╭─ Extracted records

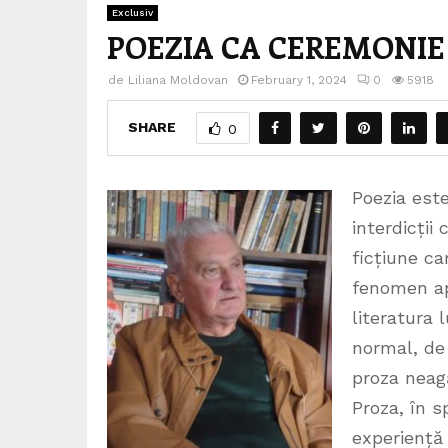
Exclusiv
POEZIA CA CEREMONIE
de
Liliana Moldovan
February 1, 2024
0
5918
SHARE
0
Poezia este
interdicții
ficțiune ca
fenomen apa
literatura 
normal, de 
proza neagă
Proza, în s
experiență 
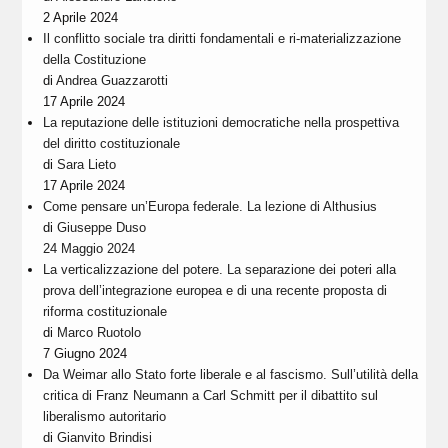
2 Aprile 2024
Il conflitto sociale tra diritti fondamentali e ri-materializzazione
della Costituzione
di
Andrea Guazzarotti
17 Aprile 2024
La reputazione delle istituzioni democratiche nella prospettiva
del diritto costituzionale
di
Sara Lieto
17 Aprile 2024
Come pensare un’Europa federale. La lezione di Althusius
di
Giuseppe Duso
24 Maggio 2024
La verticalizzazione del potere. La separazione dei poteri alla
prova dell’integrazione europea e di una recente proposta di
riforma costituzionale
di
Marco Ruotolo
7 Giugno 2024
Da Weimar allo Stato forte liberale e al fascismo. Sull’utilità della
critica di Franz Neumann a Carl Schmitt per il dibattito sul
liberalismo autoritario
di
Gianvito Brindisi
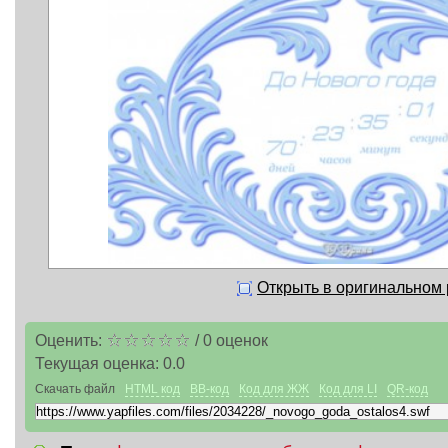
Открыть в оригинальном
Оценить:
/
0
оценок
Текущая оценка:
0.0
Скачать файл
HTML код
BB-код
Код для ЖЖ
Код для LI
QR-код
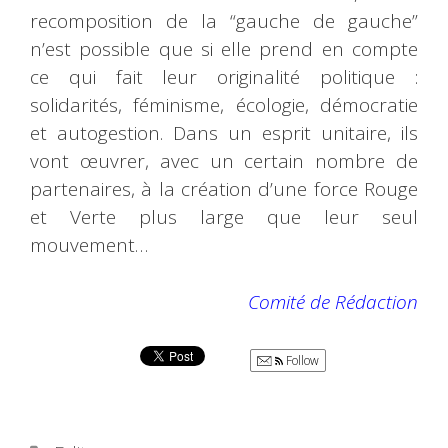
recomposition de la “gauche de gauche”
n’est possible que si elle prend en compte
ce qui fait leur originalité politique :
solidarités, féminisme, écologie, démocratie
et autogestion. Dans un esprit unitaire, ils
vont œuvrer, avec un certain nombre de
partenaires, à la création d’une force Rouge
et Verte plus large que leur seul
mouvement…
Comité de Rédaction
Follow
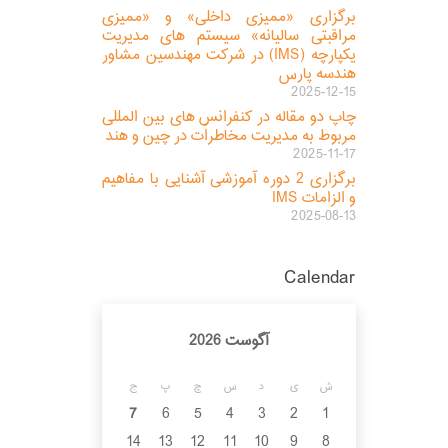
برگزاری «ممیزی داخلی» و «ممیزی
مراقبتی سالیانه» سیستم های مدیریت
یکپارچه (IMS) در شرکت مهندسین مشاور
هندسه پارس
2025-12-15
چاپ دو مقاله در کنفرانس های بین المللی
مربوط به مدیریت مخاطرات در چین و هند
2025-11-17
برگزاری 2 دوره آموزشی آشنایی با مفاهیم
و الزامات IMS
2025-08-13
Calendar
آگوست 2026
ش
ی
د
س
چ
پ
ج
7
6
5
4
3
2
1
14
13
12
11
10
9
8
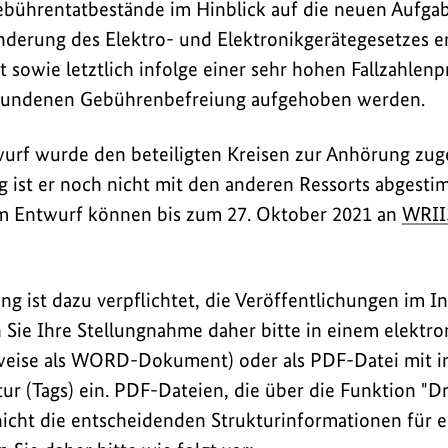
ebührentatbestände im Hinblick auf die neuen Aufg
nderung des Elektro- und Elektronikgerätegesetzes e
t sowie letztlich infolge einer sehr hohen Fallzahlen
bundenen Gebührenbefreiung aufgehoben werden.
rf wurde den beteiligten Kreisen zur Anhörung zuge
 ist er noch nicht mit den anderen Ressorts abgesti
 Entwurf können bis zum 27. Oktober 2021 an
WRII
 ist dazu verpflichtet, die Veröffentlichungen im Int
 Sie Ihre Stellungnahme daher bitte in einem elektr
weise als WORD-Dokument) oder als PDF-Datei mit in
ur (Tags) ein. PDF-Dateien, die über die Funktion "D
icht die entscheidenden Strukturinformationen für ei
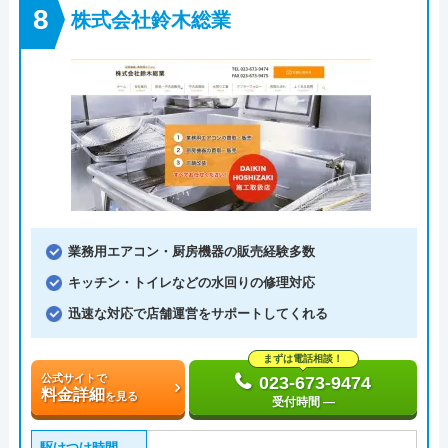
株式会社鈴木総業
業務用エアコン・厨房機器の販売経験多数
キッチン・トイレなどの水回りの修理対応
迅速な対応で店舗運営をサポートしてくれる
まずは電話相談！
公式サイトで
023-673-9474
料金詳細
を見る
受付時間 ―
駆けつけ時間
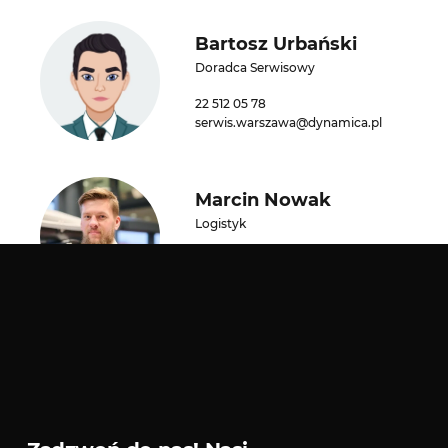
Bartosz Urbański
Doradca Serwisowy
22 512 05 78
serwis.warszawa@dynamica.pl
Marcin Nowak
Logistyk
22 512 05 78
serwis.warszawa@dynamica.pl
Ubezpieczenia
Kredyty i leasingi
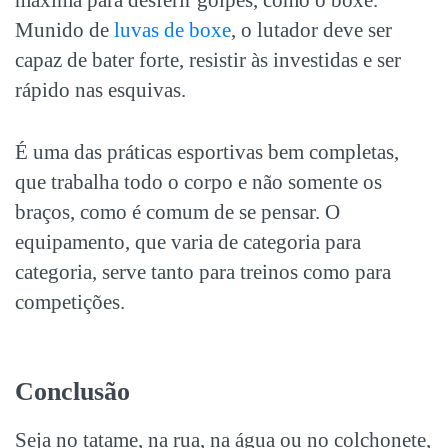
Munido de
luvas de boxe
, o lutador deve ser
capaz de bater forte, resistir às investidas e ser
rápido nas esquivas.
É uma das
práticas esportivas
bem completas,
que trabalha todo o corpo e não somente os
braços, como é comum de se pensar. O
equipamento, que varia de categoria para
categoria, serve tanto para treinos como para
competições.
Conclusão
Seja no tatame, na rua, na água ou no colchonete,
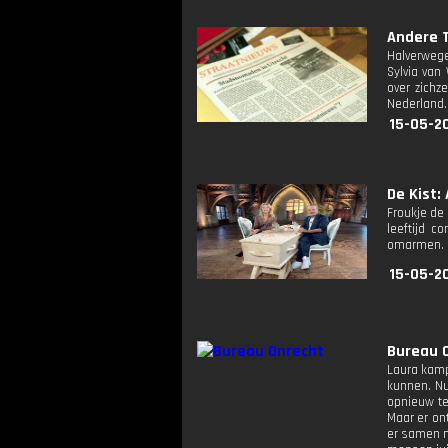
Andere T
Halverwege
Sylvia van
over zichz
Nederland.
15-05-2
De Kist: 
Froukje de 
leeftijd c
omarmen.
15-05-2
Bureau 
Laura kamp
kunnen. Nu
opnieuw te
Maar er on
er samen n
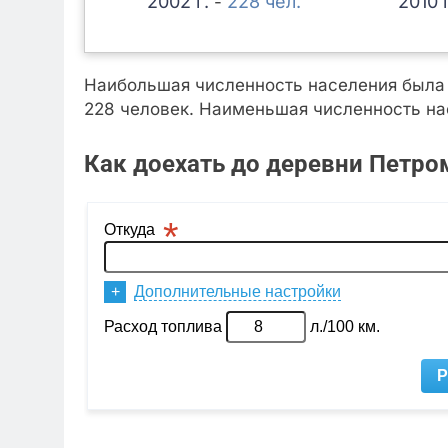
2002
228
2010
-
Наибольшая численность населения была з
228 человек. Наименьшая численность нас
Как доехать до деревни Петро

╰─

What you will do: Select and copy every line in the records above that contains the word "della".

Result:
della Costituzione
Da Weimar allo Stato forte liberale e al fascismo. Sull’utilità della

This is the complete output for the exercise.